[Lines of data]
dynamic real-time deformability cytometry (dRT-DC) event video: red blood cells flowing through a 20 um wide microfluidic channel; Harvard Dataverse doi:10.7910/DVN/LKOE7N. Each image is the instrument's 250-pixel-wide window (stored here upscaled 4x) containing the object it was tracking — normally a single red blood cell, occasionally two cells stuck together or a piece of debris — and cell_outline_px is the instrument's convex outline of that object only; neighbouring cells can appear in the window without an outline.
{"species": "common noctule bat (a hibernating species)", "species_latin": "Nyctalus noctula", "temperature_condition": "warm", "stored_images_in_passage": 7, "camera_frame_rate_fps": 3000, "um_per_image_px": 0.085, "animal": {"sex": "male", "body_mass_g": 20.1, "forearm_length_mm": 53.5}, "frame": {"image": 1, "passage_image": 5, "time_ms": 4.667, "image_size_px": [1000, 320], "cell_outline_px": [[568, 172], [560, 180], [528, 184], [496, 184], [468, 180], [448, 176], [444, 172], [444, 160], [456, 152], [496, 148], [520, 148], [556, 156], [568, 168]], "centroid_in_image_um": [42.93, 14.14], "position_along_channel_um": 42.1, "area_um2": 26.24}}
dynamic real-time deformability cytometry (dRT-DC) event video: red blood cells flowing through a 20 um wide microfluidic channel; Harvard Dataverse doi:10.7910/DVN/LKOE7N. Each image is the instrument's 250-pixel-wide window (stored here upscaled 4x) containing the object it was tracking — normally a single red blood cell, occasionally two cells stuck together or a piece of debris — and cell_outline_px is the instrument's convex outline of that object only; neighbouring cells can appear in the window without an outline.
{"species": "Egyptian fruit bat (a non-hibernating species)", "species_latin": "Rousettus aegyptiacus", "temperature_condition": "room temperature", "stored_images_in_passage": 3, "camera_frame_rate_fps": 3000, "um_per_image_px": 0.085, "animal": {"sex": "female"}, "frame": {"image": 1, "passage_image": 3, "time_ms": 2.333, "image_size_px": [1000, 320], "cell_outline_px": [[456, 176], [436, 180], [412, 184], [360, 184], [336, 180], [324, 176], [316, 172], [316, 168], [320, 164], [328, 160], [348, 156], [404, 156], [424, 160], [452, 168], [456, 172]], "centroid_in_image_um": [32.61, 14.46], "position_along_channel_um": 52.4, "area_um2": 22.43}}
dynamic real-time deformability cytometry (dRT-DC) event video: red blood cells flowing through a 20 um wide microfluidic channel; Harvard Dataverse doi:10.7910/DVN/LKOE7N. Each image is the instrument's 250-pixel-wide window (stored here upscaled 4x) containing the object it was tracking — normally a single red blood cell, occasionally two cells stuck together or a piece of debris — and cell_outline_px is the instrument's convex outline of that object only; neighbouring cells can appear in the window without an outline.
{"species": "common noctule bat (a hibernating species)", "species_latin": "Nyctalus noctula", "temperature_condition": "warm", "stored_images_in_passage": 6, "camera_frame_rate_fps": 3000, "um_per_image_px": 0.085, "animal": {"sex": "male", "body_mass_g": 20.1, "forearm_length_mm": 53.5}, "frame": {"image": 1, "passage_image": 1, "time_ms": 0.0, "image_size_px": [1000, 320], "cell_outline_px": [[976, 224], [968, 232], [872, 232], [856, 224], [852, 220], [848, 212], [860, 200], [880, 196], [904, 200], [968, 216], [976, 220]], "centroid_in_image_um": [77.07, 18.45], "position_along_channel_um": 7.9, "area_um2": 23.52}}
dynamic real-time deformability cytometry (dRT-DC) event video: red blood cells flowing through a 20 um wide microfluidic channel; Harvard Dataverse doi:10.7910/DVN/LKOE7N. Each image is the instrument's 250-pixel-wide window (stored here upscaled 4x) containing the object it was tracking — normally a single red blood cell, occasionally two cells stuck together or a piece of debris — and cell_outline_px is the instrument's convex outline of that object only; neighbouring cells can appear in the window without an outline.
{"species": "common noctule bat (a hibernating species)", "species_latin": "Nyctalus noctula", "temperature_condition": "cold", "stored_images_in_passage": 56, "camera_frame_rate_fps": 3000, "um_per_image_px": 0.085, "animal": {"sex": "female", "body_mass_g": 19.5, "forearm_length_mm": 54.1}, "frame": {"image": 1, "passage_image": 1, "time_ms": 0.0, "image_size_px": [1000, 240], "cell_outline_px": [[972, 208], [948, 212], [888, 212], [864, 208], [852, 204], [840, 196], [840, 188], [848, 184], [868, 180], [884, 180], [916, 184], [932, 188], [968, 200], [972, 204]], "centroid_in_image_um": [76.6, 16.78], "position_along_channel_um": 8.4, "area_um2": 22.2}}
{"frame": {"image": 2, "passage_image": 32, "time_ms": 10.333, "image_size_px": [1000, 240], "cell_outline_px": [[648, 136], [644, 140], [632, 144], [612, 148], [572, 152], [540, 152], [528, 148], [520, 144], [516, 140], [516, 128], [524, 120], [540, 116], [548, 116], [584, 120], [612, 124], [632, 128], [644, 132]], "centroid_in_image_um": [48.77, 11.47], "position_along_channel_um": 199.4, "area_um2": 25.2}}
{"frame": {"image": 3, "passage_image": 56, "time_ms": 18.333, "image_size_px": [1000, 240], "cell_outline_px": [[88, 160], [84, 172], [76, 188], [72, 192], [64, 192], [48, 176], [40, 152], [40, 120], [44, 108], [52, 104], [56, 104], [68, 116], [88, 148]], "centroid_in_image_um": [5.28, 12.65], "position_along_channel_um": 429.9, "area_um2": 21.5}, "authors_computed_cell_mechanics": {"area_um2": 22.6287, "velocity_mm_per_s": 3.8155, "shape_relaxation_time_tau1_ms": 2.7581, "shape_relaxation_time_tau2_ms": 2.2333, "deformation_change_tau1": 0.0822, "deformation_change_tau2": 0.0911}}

## DIRECTIONS FOR THIS TASK
Nothing may be left out: return each entry exactly as it reads.

## RESPONSE TO THIS TASK
dynamic real-time deformability cytometry (dRT-DC) event video: red blood cells flowing through a 20 um wide microfluidic channel; Harvard Dataverse doi:10.7910/DVN/LKOE7N. Each image is the instrument's 250-pixel-wide window (stored here upscaled 4x) containing the object it was tracking — normally a single red blood cell, occasionally two cells stuck together or a piece of debris — and cell_outline_px is the instrument's convex outline of that object only; neighbouring cells can appear in the window without an outline.
{"species": "common noctule bat (a hibernating species)", "species_latin": "Nyctalus noctula", "temperature_condition": "warm", "stored_images_in_passage": 7, "camera_frame_rate_fps": 3000, "um_per_image_px": 0.085, "animal": {"sex": "male", "body_mass_g": 20.1, "forearm_length_mm": 53.5}, "frame": {"image": 1, "passage_image": 5, "time_ms": 4.667, "image_size_px": [1000, 320], "cell_outline_px": [[568, 172], [560, 180], [528, 184], [496, 184], [468, 180], [448, 176], [444, 172], [444, 160], [456, 152], [496, 148], [520, 148], [556, 156], [568, 168]], "centroid_in_image_um": [42.93, 14.14], "position_along_channel_um": 42.1, "area_um2": 26.24}}
dynamic real-time deformability cytometry (dRT-DC) event video: red blood cells flowing through a 20 um wide microfluidic channel; Harvard Dataverse doi:10.7910/DVN/LKOE7N. Each image is the instrument's 250-pixel-wide window (stored here upscaled 4x) containing the object it was tracking — normally a single red blood cell, occasionally two cells stuck together or a piece of debris — and cell_outline_px is the instrument's convex outline of that object only; neighbouring cells can appear in the window without an outline.
{"species": "Egyptian fruit bat (a non-hibernating species)", "species_latin": "Rousettus aegyptiacus", "temperature_condition": "room temperature", "stored_images_in_passage": 3, "camera_frame_rate_fps": 3000, "um_per_image_px": 0.085, "animal": {"sex": "female"}, "frame": {"image": 1, "passage_image": 3, "time_ms": 2.333, "image_size_px": [1000, 320], "cell_outline_px": [[456, 176], [436, 180], [412, 184], [360, 184], [336, 180], [324, 176], [316, 172], [316, 168], [320, 164], [328, 160], [348, 156], [404, 156], [424, 160], [452, 168], [456, 172]], "centroid_in_image_um": [32.61, 14.46], "position_along_channel_um": 52.4, "area_um2": 22.43}}
dynamic real-time deformability cytometry (dRT-DC) event video: red blood cells flowing through a 20 um wide microfluidic channel; Harvard Dataverse doi:10.7910/DVN/LKOE7N. Each image is the instrument's 250-pixel-wide window (stored here upscaled 4x) containing the object it was tracking — normally a single red blood cell, occasionally two cells stuck together or a piece of debris — and cell_outline_px is the instrument's convex outline of that object only; neighbouring cells can appear in the window without an outline.
{"species": "common noctule bat (a hibernating species)", "species_latin": "Nyctalus noctula", "temperature_condition": "warm", "stored_images_in_passage": 6, "camera_frame_rate_fps": 3000, "um_per_image_px": 0.085, "animal": {"sex": "male", "body_mass_g": 20.1, "forearm_length_mm": 53.5}, "frame": {"image": 1, "passage_image": 1, "time_ms": 0.0, "image_size_px": [1000, 320], "cell_outline_px": [[976, 224], [968, 232], [872, 232], [856, 224], [852, 220], [848, 212], [860, 200], [880, 196], [904, 200], [968, 216], [976, 220]], "centroid_in_image_um": [77.07, 18.45], "position_along_channel_um": 7.9, "area_um2": 23.52}}
dynamic real-time deformability cytometry (dRT-DC) event video: red blood cells flowing through a 20 um wide microfluidic channel; Harvard Dataverse doi:10.7910/DVN/LKOE7N. Each image is the instrument's 250-pixel-wide window (stored here upscaled 4x) containing the object it was tracking — normally a single red blood cell, occasionally two cells stuck together or a piece of debris — and cell_outline_px is the instrument's convex outline of that object only; neighbouring cells can appear in the window without an outline.
{"species": "common noctule bat (a hibernating species)", "species_latin": "Nyctalus noctula", "temperature_condition": "cold", "stored_images_in_passage": 56, "camera_frame_rate_fps": 3000, "um_per_image_px": 0.085, "animal": {"sex": "female", "body_mass_g": 19.5, "forearm_length_mm": 54.1}, "frame": {"image": 1, "passage_image": 1, "time_ms": 0.0, "image_size_px": [1000, 240], "cell_outline_px": [[972, 208], [948, 212], [888, 212], [864, 208], [852, 204], [840, 196], [840, 188], [848, 184], [868, 180], [884, 180], [916, 184], [932, 188], [968, 200], [972, 204]], "centroid_in_image_um": [76.6, 16.78], "position_along_channel_um": 8.4, "area_um2": 22.2}}
{"frame": {"image": 2, "passage_image": 32, "time_ms": 10.333, "image_size_px": [1000, 240], "cell_outline_px": [[648, 136], [644, 140], [632, 144], [612, 148], [572, 152], [540, 152], [528, 148], [520, 144], [516, 140], [516, 128], [524, 120], [540, 116], [548, 116], [584, 120], [612, 124], [632, 128], [644, 132]], "centroid_in_image_um": [48.77, 11.47], "position_along_channel_um": 199.4, "area_um2": 25.2}}
{"frame": {"image": 3, "passage_image": 56, "time_ms": 18.333, "image_size_px": [1000, 240], "cell_outline_px": [[88, 160], [84, 172], [76, 188], [72, 192], [64, 192], [48, 176], [40, 152], [40, 120], [44, 108], [52, 104], [56, 104], [68, 116], [88, 148]], "centroid_in_image_um": [5.28, 12.65], "position_along_channel_um": 429.9, "area_um2": 21.5}, "authors_computed_cell_mechanics": {"area_um2": 22.6287, "velocity_mm_per_s": 3.8155, "shape_relaxation_time_tau1_ms": 2.7581, "shape_relaxation_time_tau2_ms": 2.2333, "deformation_change_tau1": 0.0822, "deformation_change_tau2": 0.0911}}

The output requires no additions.